In Briefen an einen Freund schrieb er, dass Weimar kein Olymp der Dichter sei, dass Goethe bei einem Besuch kalt, einsilbig und ohne Akzent gewesen, dass sein Charakter fürchterlich sei. Goethe sei Mitglied des »höllischen Frostklubs« von Weimar.

Schiller in Jena sei verworren in der Gestalt, aber ohne Liebe. Schiller schrieb nach Richters Besuch an Goethe: Hesperus war hier, fremd, wie aus dem Mond gefallen.

Mit der Familie Herder habe Richter dagegen häufig Umgang gepflegt, fast täglich habe er diese besucht. Ein reger Briefverkehr fand statt. In der Superintendentur wurde auf Kosten der Fürsten gescherzt und gelacht.

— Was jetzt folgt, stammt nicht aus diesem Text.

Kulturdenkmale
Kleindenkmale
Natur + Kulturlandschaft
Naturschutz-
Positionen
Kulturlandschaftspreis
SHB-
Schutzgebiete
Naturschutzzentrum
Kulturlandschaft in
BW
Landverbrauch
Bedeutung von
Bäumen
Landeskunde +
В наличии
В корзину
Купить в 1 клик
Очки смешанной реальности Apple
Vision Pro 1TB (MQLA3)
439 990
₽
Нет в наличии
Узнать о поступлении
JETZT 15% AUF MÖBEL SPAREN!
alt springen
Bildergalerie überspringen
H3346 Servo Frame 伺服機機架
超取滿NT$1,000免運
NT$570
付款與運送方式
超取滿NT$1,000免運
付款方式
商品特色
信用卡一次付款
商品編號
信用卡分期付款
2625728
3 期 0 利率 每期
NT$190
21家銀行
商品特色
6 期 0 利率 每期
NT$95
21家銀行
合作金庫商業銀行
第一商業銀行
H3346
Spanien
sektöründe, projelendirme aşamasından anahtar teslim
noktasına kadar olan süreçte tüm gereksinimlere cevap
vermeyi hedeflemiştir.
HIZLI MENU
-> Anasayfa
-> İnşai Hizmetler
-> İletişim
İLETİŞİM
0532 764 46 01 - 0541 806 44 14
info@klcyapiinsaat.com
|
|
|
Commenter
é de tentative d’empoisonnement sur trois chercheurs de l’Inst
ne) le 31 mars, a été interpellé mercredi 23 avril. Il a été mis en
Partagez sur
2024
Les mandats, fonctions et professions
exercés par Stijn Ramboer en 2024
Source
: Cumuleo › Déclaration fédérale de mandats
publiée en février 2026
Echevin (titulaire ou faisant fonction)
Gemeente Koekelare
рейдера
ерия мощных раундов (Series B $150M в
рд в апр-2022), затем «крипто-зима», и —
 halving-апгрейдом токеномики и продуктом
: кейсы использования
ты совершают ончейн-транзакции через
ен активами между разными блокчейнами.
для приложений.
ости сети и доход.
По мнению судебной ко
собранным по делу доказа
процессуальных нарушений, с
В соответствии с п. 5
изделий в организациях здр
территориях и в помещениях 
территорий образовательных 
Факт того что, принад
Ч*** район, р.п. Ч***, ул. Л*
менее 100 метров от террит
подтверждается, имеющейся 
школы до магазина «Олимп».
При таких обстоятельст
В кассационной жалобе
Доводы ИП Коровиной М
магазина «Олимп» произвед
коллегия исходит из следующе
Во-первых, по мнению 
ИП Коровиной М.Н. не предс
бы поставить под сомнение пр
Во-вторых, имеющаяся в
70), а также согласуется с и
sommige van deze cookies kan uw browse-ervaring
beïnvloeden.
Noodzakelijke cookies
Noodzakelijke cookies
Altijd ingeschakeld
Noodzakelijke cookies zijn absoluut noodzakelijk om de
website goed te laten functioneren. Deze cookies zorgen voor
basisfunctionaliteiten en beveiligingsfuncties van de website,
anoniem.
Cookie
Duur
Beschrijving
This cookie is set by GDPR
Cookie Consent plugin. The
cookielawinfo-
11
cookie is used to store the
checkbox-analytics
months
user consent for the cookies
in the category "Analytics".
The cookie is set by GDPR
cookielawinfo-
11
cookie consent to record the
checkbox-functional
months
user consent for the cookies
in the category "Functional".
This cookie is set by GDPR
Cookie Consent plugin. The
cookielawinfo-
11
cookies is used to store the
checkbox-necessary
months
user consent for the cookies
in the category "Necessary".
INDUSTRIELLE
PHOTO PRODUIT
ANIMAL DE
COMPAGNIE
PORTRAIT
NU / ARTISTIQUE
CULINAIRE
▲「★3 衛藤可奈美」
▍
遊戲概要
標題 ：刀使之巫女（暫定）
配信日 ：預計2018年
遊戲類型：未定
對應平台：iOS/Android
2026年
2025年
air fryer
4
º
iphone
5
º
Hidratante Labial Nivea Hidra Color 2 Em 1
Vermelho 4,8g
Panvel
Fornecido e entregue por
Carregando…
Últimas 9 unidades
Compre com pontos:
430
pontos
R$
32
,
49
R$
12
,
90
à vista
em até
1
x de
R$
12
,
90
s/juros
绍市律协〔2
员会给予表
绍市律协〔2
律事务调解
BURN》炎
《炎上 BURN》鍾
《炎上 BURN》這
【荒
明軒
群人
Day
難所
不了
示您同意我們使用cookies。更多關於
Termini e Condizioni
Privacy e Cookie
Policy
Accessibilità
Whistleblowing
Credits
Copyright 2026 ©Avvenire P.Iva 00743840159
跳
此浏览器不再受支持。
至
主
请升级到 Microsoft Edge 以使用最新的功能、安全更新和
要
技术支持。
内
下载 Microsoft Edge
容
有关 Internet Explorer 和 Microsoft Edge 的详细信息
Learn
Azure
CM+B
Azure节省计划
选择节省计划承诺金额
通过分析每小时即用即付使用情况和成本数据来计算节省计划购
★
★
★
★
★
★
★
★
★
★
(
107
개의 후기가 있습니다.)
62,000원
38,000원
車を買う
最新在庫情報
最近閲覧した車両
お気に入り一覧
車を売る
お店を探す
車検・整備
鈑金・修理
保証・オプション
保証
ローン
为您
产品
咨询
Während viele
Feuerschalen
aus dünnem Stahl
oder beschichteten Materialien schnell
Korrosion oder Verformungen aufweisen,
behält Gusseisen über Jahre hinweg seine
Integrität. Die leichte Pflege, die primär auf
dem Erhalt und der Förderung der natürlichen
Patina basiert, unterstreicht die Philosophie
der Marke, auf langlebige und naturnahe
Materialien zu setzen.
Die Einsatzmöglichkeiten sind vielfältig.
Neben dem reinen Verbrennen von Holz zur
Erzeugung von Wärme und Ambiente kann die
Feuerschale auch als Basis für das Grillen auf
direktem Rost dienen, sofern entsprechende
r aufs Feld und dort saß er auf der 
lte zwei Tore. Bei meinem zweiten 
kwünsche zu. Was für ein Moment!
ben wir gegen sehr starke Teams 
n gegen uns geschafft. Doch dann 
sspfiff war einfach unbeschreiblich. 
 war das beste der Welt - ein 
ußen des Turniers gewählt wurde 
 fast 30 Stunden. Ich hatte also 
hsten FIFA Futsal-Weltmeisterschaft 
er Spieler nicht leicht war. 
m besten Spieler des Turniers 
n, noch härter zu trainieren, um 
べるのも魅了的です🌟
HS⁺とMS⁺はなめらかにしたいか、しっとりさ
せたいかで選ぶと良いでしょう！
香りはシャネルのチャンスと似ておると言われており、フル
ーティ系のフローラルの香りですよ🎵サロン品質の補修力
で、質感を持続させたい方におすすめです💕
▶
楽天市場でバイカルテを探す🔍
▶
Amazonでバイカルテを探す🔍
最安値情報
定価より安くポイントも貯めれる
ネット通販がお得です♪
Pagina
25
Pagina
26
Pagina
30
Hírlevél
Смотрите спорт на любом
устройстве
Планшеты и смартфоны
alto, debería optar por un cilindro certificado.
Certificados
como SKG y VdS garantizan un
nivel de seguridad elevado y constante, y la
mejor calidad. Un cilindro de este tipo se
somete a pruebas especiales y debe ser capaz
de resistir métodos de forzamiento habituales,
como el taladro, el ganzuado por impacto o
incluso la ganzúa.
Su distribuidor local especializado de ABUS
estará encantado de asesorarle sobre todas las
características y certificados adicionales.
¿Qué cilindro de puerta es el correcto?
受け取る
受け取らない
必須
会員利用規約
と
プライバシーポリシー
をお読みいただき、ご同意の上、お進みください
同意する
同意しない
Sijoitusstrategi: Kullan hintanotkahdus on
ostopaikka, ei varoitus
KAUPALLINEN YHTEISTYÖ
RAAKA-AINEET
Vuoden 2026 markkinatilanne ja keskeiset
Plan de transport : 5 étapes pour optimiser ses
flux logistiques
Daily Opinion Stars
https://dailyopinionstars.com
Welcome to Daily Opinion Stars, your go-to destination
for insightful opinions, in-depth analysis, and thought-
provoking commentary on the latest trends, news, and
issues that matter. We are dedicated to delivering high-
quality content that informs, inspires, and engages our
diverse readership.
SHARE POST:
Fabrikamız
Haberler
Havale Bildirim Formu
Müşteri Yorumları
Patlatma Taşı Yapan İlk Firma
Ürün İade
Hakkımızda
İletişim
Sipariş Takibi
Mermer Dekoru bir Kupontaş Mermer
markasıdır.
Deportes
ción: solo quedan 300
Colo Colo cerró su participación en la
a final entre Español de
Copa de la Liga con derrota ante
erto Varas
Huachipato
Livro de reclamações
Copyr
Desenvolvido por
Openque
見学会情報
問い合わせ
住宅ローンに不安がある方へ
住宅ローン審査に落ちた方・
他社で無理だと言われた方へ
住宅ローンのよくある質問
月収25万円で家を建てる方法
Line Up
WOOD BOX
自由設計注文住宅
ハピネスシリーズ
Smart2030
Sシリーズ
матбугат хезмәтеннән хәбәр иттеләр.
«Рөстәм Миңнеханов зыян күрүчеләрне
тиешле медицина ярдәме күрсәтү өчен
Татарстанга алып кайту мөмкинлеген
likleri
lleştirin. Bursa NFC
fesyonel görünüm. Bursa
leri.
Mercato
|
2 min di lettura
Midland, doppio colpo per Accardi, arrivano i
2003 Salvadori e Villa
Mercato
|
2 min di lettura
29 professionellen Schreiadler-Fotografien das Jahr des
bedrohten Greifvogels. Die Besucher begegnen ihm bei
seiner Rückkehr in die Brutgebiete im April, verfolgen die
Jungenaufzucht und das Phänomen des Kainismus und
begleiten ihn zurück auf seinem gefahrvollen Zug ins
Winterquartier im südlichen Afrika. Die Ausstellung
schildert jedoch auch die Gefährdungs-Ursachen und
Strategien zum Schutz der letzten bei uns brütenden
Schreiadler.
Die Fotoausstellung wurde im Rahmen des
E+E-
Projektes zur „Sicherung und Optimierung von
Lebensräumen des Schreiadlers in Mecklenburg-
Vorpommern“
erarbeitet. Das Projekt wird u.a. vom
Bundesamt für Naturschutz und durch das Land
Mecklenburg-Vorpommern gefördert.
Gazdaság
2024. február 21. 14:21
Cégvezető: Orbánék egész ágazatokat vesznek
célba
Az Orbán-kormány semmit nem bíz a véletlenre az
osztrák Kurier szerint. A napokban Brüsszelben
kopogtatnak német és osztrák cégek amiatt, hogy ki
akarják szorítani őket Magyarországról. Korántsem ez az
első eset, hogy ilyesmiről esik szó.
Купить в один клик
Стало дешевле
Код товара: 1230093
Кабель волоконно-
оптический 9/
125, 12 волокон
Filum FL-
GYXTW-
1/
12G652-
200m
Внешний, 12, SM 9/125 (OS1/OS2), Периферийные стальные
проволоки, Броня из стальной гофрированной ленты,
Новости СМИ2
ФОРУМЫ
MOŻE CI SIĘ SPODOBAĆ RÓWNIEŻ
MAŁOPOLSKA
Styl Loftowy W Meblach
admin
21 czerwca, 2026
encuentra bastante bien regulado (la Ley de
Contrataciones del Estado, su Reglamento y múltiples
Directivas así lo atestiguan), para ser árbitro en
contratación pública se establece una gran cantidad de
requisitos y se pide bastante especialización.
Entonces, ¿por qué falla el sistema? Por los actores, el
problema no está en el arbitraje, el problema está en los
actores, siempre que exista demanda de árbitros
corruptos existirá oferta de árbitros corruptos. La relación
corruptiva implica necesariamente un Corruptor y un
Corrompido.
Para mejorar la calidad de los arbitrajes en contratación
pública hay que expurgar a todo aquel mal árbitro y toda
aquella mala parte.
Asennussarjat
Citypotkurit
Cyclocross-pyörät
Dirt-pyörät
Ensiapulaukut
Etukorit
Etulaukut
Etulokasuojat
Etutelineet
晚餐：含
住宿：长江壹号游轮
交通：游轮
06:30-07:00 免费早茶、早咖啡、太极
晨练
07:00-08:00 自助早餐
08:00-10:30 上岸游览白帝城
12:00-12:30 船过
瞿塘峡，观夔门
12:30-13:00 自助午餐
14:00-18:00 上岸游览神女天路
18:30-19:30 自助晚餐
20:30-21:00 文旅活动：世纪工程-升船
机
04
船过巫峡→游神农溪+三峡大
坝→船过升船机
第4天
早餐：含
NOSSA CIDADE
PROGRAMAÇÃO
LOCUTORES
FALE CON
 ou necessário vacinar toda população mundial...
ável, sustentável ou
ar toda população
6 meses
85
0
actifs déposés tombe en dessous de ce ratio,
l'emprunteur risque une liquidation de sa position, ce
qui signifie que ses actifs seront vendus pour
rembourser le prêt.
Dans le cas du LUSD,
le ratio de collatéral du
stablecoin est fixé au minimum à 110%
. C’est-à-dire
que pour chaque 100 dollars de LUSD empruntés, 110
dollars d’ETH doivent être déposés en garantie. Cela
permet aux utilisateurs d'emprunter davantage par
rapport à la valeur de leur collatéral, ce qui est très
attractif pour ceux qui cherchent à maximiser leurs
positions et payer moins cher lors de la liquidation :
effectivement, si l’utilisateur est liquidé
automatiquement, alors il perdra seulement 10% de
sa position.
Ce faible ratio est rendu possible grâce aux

Dr. habil. Jochen Golz, Präsident der Internationalen Goethe-Gesellschaft, warf ein, dass das wiedergegebene Zitat über Goethe leider zu stark gekürzt worden sei. Goethe habe Richter ja auch ein Gedicht vorgetragen. So etwas sei selten vorgekommen. Jean Paul habe darauf geschrieben, dass er fühlte, wie bei Goethe das Herz durch die Eiskruste trieb, und angefügt »beim Himmel, wir wollten uns doch lieben«.

Dies so Golz, sein eine zentrale Aussage zu Goethe. Zu Schiller habe es dagegen geheißen: »ohne Liebe«.

Man müsse bei den Äußerungen Jean Pauls auch dessen Enttäuschung in Weimar bedenken. Entgegen seinem Jugendideal nahm er wahr, dass die Leute hier lebten, wie woanders auch. Zudem sei Richter gegenüber Goethe voreingenommen durch die Gespräche im Hause Herder. Das Verhältnis Richters zu Goethe sei immer positiv geblieben. Dagegen sei Jean Paul gegenüber Schiller immer kritisch geblieben, auch zu dessen Arbeiten. Schiller habe Jean Paul mit dem Roman »Hesperus« gleichgesetzt.

Zudem habe Jean Paul bemerkt, dass Schillers Höflichkeit eine diplomatische gewesen sei. Der Chefredakteur der Zeitschrift »Horen«, habe Richter als Horen-Autor gewinnen wollen. Gleichwohl habe Jean Paul im Roman »Titan« Züge Schillers und Goethes in der Gestalt des Don Gaspard de Cesara vereinigt.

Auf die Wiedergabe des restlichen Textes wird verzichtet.